Heritage put together Election Integrity Scorecards for each state in America. It is a valuable resource at a time many Iowans — and Americans — have concerns with voting laws and recent election results.
“The current election system is plagued with vulnerabilities that make election fraud easy to commit and hard to catch,” Heritage VP Andrew McIndoe wrote. “Not only does fraud diminish voters’ say in their government, but it also diminishes their faith in the integrity of the electoral process.”
The Heritage Foundation is working to advance reforms by providing model legislation to stop voter fraud and ensure free and fair elections.
The top state? Tennessee.
The worst state? Hawaii
Iowa ranks tied for 13th with a score of 70 out of 100.
Where is Iowa docked?
Iowa scores 18/20 on Voter ID implementation. It loses points for allowing non-photo ID to be used, though the card does contain unique identifying information.
Iowa scores 24/30 on the accuracy of voter registration lists. Heritage said Iowa does not currently run data comparisons between the statewide voter registration list and Social Security Administration death record. State election officials do not run data comparisons between the statewide voter registration list and state welfare and public assistance agencies to find information relevant to registration such as address changes, deaths, citizenship status or other factors affecting eligibility.
While election officials verify the residence address on all new voter registration forms, Iowa election officials do not check to see how many individuals are registered at an address in order to find any anomalies, such as a large number of individuals registered at a single-family home.
State election officials do not access any commercially available data such as from credit agencies to verify voter registration information. The state uses electronic poll books in polling places, but the registration list does not include photographs of the registered voter.
Iowa also just scores 15/21 on absentee ballot management. Iowa does not require the absentee ballot be notarized or witnessed with identifying information such as name, address, phone number and signature.

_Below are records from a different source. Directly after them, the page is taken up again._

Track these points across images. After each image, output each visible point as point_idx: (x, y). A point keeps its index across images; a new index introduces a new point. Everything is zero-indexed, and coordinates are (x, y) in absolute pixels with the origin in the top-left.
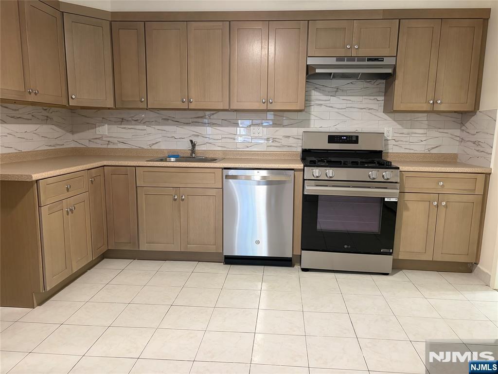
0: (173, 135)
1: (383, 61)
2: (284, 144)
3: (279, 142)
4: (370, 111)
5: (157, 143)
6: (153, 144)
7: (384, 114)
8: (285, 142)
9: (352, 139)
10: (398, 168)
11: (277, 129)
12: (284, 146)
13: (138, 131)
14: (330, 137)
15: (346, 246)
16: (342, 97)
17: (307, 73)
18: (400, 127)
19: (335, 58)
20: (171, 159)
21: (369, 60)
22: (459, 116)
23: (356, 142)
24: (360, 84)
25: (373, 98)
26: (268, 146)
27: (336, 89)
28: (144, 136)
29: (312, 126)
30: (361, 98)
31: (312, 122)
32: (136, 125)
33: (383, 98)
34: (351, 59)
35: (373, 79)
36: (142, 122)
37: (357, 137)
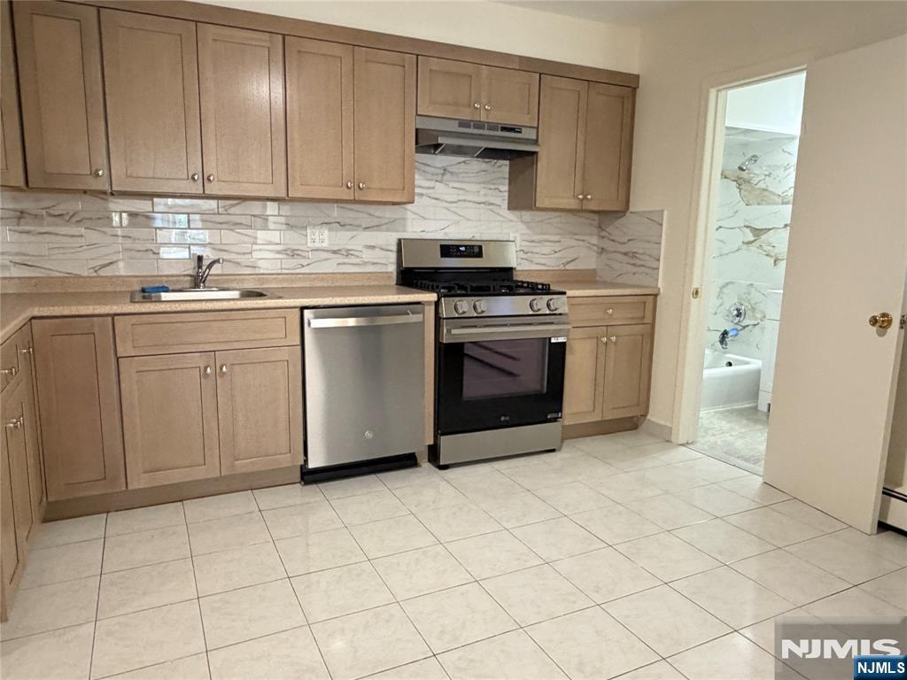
0: (149, 246)
1: (520, 132)
2: (366, 260)
3: (358, 257)
4: (491, 207)
5: (111, 263)
6: (104, 266)
7: (508, 212)
8: (367, 255)
9: (474, 251)
10: (564, 293)
11: (355, 233)
12: (365, 263)
13: (65, 239)
14: (443, 247)
15: (503, 418)
16: (452, 184)
17: (417, 143)
18: (528, 231)
19: (457, 122)
20: (160, 296)
21: (504, 129)
22: (596, 217)
23: (479, 255)
24: (477, 165)
25: (493, 187)
26: (339, 264)
27: (442, 171)
28: (80, 249)
29: (409, 229)
30: (478, 186)
31: (409, 222)
32: (57, 225)
33: (506, 188)
34: (479, 125)
35: (494, 159)
36: (74, 219)
37: (480, 247)
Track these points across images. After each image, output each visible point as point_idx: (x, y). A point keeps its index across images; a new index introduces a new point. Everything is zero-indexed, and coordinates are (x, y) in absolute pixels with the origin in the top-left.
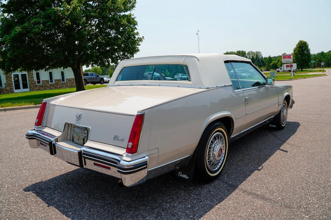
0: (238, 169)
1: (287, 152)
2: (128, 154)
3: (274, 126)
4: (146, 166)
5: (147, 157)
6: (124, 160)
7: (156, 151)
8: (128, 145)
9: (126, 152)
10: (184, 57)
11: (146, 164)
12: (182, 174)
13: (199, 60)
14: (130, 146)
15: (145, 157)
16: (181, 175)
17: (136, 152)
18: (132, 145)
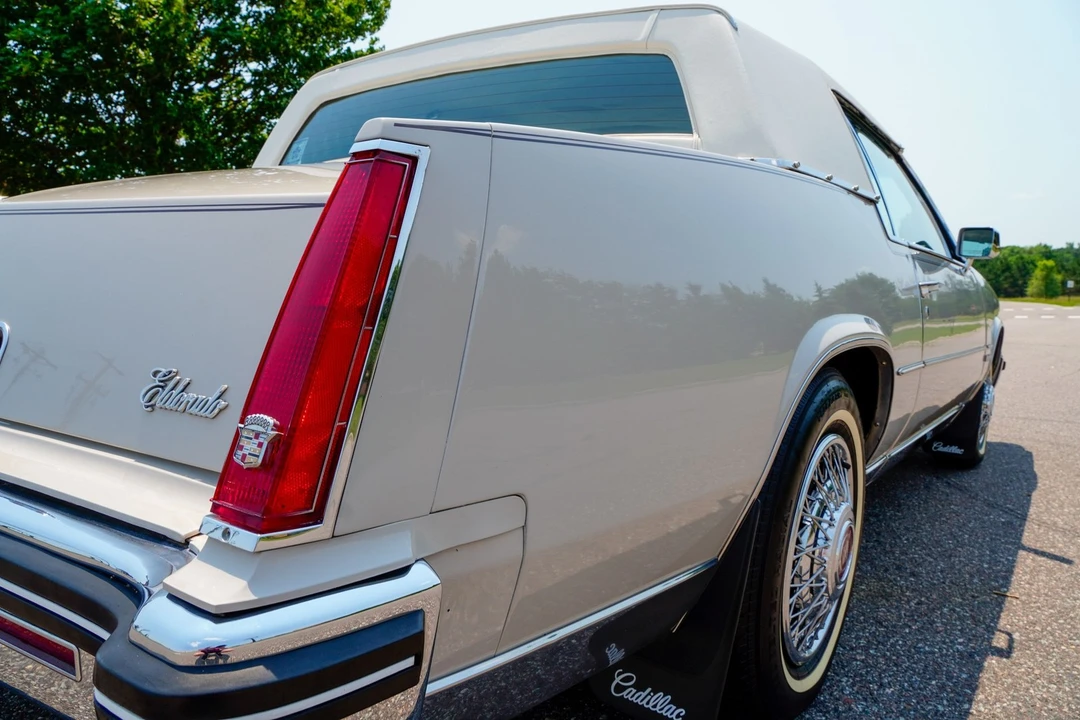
0: (893, 645)
1: (1069, 562)
2: (226, 533)
3: (955, 450)
4: (410, 662)
5: (422, 577)
6: (176, 598)
7: (506, 517)
8: (237, 436)
9: (215, 509)
10: (654, 15)
11: (413, 645)
12: (639, 687)
13: (736, 29)
14: (253, 453)
15: (402, 571)
16: (631, 695)
17: (317, 518)
18: (274, 444)
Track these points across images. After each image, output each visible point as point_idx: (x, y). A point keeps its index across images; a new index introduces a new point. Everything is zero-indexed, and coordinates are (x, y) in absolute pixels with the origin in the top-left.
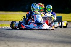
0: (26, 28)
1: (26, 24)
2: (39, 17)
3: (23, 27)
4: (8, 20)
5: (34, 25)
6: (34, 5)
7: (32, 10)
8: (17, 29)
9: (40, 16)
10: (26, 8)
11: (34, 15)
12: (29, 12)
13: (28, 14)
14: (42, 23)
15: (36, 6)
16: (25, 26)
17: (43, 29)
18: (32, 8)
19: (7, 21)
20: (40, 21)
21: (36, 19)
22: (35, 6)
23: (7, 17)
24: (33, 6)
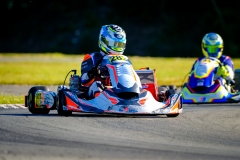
0: (81, 109)
1: (80, 96)
2: (125, 71)
3: (72, 107)
4: (13, 84)
5: (110, 101)
6: (110, 29)
7: (104, 47)
8: (51, 112)
9: (129, 67)
10: (75, 41)
11: (108, 65)
12: (92, 56)
13: (87, 62)
14: (138, 91)
15: (116, 35)
16: (78, 103)
17: (139, 112)
18: (104, 40)
19: (10, 84)
20: (129, 85)
21: (116, 77)
22: (112, 34)
23: (9, 72)
24: (106, 33)
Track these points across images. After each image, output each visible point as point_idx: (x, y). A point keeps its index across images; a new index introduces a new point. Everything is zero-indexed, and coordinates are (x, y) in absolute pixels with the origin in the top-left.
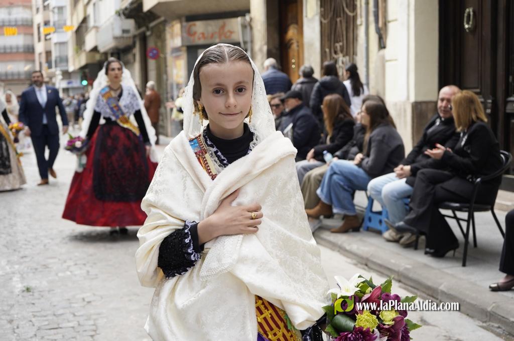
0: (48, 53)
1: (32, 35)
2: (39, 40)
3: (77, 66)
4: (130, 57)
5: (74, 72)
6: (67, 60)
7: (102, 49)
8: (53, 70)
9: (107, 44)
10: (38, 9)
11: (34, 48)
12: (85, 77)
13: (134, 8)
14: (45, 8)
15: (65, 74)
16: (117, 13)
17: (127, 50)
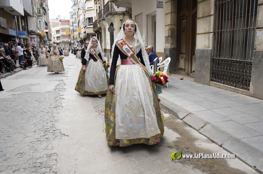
9: (83, 38)
10: (71, 26)
11: (70, 35)
12: (80, 43)
13: (85, 32)
14: (73, 26)
15: (77, 42)
16: (83, 32)
17: (86, 39)
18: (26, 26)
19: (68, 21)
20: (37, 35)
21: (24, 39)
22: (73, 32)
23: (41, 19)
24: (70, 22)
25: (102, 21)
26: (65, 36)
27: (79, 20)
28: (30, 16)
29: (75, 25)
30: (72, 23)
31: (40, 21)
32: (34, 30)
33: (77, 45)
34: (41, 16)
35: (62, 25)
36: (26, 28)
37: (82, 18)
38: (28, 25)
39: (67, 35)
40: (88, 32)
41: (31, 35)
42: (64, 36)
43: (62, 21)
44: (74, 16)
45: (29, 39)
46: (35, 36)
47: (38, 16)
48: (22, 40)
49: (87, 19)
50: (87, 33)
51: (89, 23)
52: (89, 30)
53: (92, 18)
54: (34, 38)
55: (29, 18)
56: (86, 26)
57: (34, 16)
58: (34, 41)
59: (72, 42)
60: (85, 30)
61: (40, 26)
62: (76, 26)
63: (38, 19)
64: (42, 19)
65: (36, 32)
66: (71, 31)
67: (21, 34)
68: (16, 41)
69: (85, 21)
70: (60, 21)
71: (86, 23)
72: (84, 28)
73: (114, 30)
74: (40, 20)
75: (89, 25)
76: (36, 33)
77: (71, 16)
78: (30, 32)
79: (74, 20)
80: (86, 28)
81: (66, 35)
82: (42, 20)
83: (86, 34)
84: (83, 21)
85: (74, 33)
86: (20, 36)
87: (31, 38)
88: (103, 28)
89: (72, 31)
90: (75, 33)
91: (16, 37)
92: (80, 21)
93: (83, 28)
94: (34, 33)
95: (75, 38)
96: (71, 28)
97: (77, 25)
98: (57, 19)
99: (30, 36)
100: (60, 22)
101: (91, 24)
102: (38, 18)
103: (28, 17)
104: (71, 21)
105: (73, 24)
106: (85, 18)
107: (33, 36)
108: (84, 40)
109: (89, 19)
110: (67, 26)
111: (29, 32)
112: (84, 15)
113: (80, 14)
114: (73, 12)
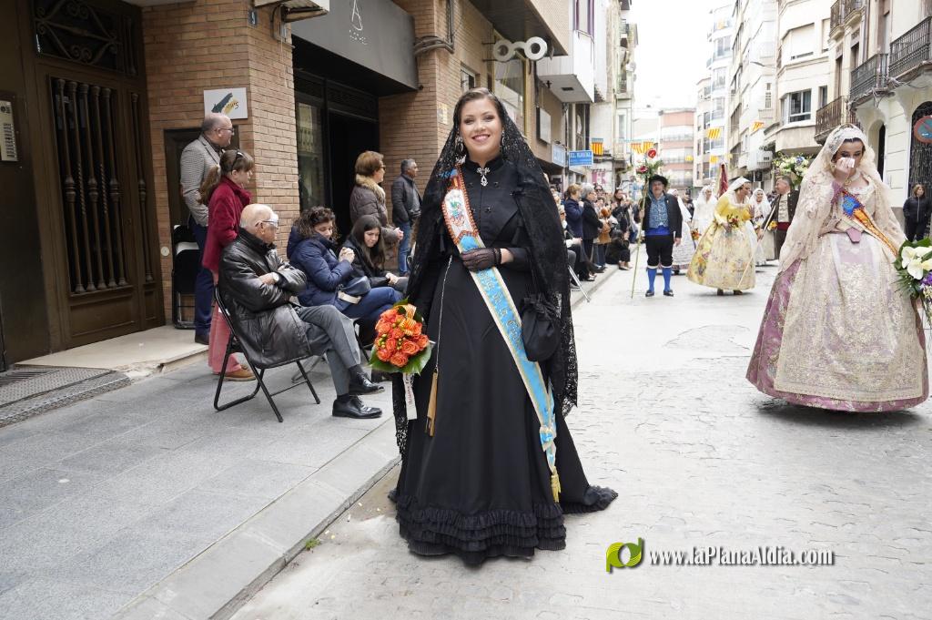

There is also no limit on the number of absentee ballots one individual can witness. The state also lacks signature comparison requirements.
Iowa only scores 1/2 on requiring a signed voter request for an absentee ballot. And the state does not have procedures to investigate the validity of a registration when an absentee ballot is returned as undeliverable by the post office.
Iowa does not use the Systematic Alien Verification for Entitlement (SAVE) Program to help identify non-citizens who register to vote, costing Iowa two points under the verification of citizenship category.
The state scores 0/3 when it comes to requiring those who are assisting voters to provide their identity and the reason for their assistance.
Iowa does not count votes before election day and the state does not require the tabulation of votes to be continuous until complete. These two factors cost Iowa two points in the “vote counting practices” category.
Another 0/3 category is “election litigation procedures.” Iowa’s state legislature does not have standing to sue to ensure compliance with election laws passed by the legislature. Any changes to the state’s election laws via a court settlement do not require approval of the legislature. Residents of Iowa do not have standing to sue election officials who do not abide by state election laws.
Allowing same-day registration costs Iowa three points as well.
Iowa also scores 0/3 on restricting private funding of election officials or government agencies.
Iowa Secretary of State Paul Pate issued the following statement regarding the scorecard:
“We administer elections under the laws passed by the Iowa Legislature, and Iowa is one of the top 3 states in the nation for election administration. Iowa consistently has clean, smooth elections with record turnout, and numerous measures in place that ensure the integrity of the vote, including Voter ID at the polls and on absentee ballot request forms, pre and post-election audits, paper ballots, and bipartisan teams of poll workers.”